Háblame de tí, que bonita manera de empezar una conversación!, con un amigo/a, un familiar, con tiempo para escuchar, con las ganas de conocer a fondo a esa persona que ya conoces, pero, seguramente, no es ni por asomo la imagen que cree que da. Sabemos de los demás lo poco o mucho que nos muestran, sus trabajos, sus ocios. Hay quien muestra sus pasiones, sus anhelos, la mayoría quiere agradar, por lo que muestra logros y virtudes, generalmente material, (poca importancia tiene en este caso), la cara más débil se acostumbra a ocultar, los miedos, las tristezas, los fracasos. Pero si queremos conocer a fondo a esa persona, ahí es donde hay que incidir, escuchar, entender, y no juzgar, sobre todo eso.

Aunque sea totalmente contrario a nuestros valores o creencias, aunque sea inmoral, aunque sea ilegal, no somos sus padres, no somos jueces ni policías, sólo escuchamos, ni tan siquiera como un cura, éste te juzgará según las leyes eclesiásticas, no somos nada de ello. Nuestro interlocutor habla en voz alta aquello que ya esta cansado/a de oírse repetir, quizá con la esperanza de liberarse, de encontrar paz, pero sobretodo de encontrar alguien que le escuche y quizás así, encontrar la solución a la que cada uno de nosotros debemos llegar por nosotros mismos, y no esperar que otros lo hagan, sería demasiado fácil.

No es fácil, nada fácil, que una persona diga en voz alta lo que ni ella misma quiera oír. Esa persona se puede avergüenzar, culpabilizar, pero la vida es así. Vivimos conforme a nuestras creencias y experiencias, lo que creemos que está bien o mal, conforme a lo que hemos experimentado y nos han inculcado o transmitido, la “mierda” la tenemos dentro y cuesta mucho cambiarla, sobretodo, cuesta mucho sacrificio  luchar contra aquello que sabemos que nos puede ir mejor, contra esa voluntad de la que cuesta desprenderse.
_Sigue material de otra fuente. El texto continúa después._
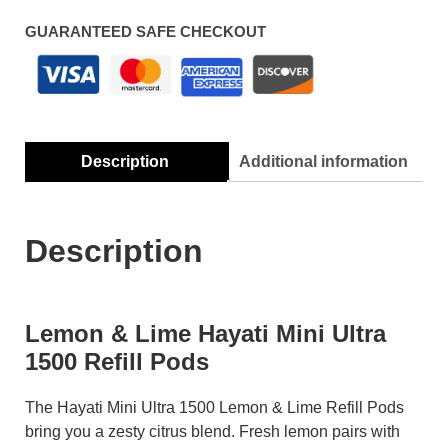
GUARANTEED SAFE CHECKOUT
Description
Additional information
Description
Lemon & Lime Hayati Mini Ultra
1500 Refill Pods
The Hayati Mini Ultra 1500 Lemon & Lime Refill Pods
bring you a zesty citrus blend. Fresh lemon pairs with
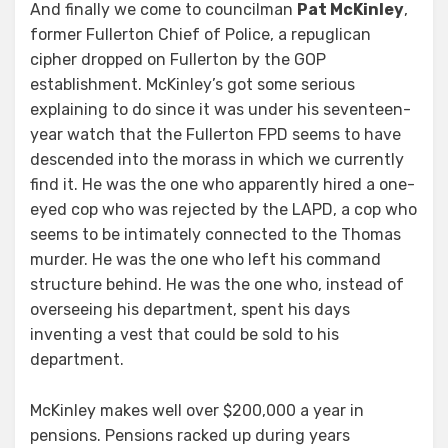
And finally we come to councilman
Pat McKinley
,
former Fullerton Chief of Police, a repuglican
cipher dropped on Fullerton by the GOP
establishment. McKinley’s got some serious
explaining to do since it was under his seventeen-
year watch that the Fullerton FPD seems to have
descended into the morass in which we currently
find it. He was the one who apparently hired a one-
eyed cop who was rejected by the LAPD, a cop who
seems to be intimately connected to the Thomas
murder. He was the one who left his command
structure behind. He was the one who, instead of
overseeing his department, spent his days
inventing a vest that could be sold to his
department.
McKinley makes well over $200,000 a year in
pensions. Pensions racked up during years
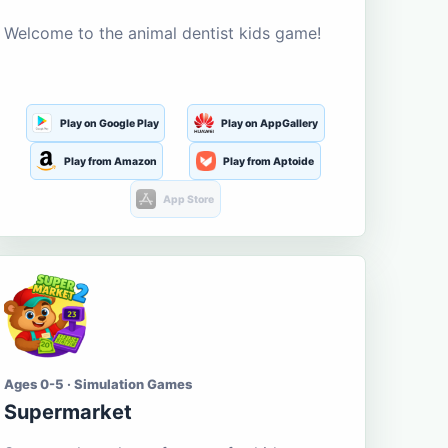
Welcome to the animal dentist kids game!
Play on Google Play
Play on AppGallery
Play from Amazon
Play from Aptoide
App Store
Ages 0-5 · Simulation Games
Supermarket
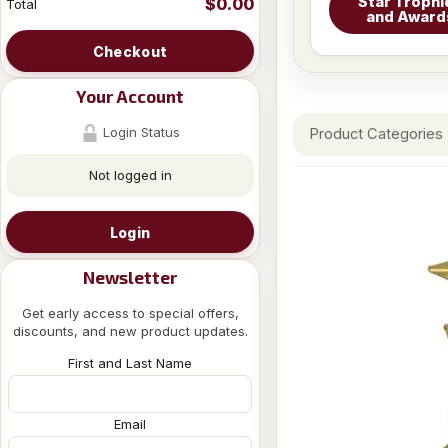
Star Trophi
$0.00
Total
and Award
Checkout
Your Account
Login Status
Product Categories
Not logged in
Login
Newsletter
Get early access to special offers,
discounts, and new product updates.
First and Last Name
Email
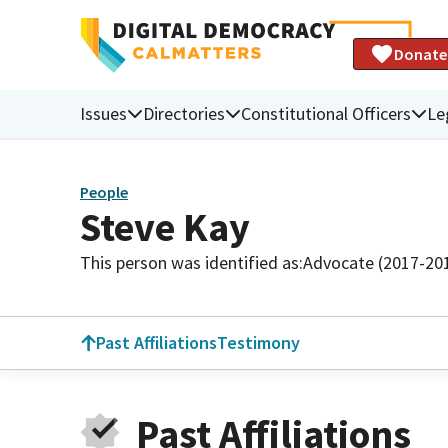
Donate
Issues
Directories
Constitutional Officers
Le
People
Steve Kay
This person was identified as:
Advocate (2017-20
Past Affiliations
Testimony
Past Affiliations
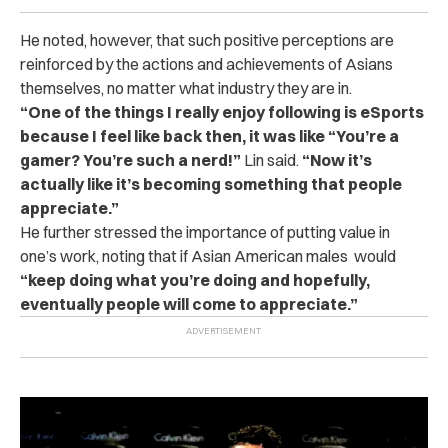
He noted, however, that such positive perceptions are
reinforced by the actions and achievements of Asians
themselves, no matter what industry they are in.
“One of the things I really enjoy following is eSports
because I feel like back then, it was like “You’re a
gamer? You’re such a nerd!”
Lin said.
“Now it’s
actually like it’s becoming something that people
appreciate.”
He further stressed the importance of putting value in
one’s work, noting that if Asian American males would
“keep doing what you’re doing and hopefully,
eventually people will come to appreciate.”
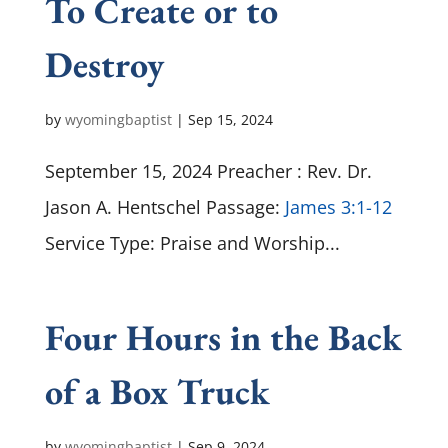
To Create or to
Destroy
by
wyomingbaptist
|
Sep 15, 2024
September 15, 2024 Preacher : Rev. Dr.
Jason A. Hentschel Passage:
James 3:1-12
Service Type: Praise and Worship...
Four Hours in the Back
of a Box Truck
by
wyomingbaptist
|
Sep 9, 2024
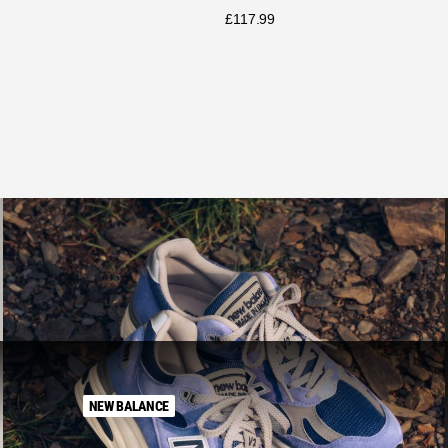
£
117.99
NEW BALANCE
Me estoy liando y pondré un ejemplo:

Supongamos el caso de una tradición familiar en la que todos son carniceros o charcuteros, y que una persona de la “familia” sea contraria al despiece, manipulación y venta de animales muertos, será, por un lado, apartada de la grupo…, ella se verá incomprendida, despreciada y separada de la familia. ¿Que tenemos ahí?, primero que ante todo la familia es lo importante, y que hay que seguir con la tradición, quitándole importancia a los pensamientos de esa persona individual que quiere apartase y, piensa que no merece pertenecer al “clan”. Después, si la persona no claudica, el “clan” al no poder hacer cambiar de opinión a esa persona, la culpabilizan de no poder hacer lo que la mayoría quiere, la responsabilizan de que los demás se han tenido que adaptar a ella. Y ahí está el error, cada uno es libre de sus actos, ya sea el clan, la familia o el grupo, hay que ser lo suficientemente empáticos y asertivos para respetar con libertad los destinos y voluntades de los demás.

Creo, y es mi opinión personal, que muchas leyes se tendrían que revisar por personas cualificadas, gente con ansia de romper con el pasado de este país y hacer de él un mundo mejor, tanto si piensas de una manera como de otra, NUNCA NOS PONDREMOS DE ACUERDO, ¡NO SE CONSEGUIRÁ!, pero, es que no se trata de eso. Es cuestión de consensuar acuerdos, saber que quieres tú y que quiero yo, no querer imponer el de uno sobre el del otro, sino volveremos a tropezar otra vez en nuestro pasado, nos volveremos a dar de hostias para nada, y la historia demuestra que no beneficia a nadie. Se trata de vivir en paz y dignamente, pero la libertad individual de cada persona, y en la que si tendríamos que estar de acuerdo es que NO ES NO, y esa una linea que nunca se tendría que traspasar. ¡ojo! bajo mi punto de vista.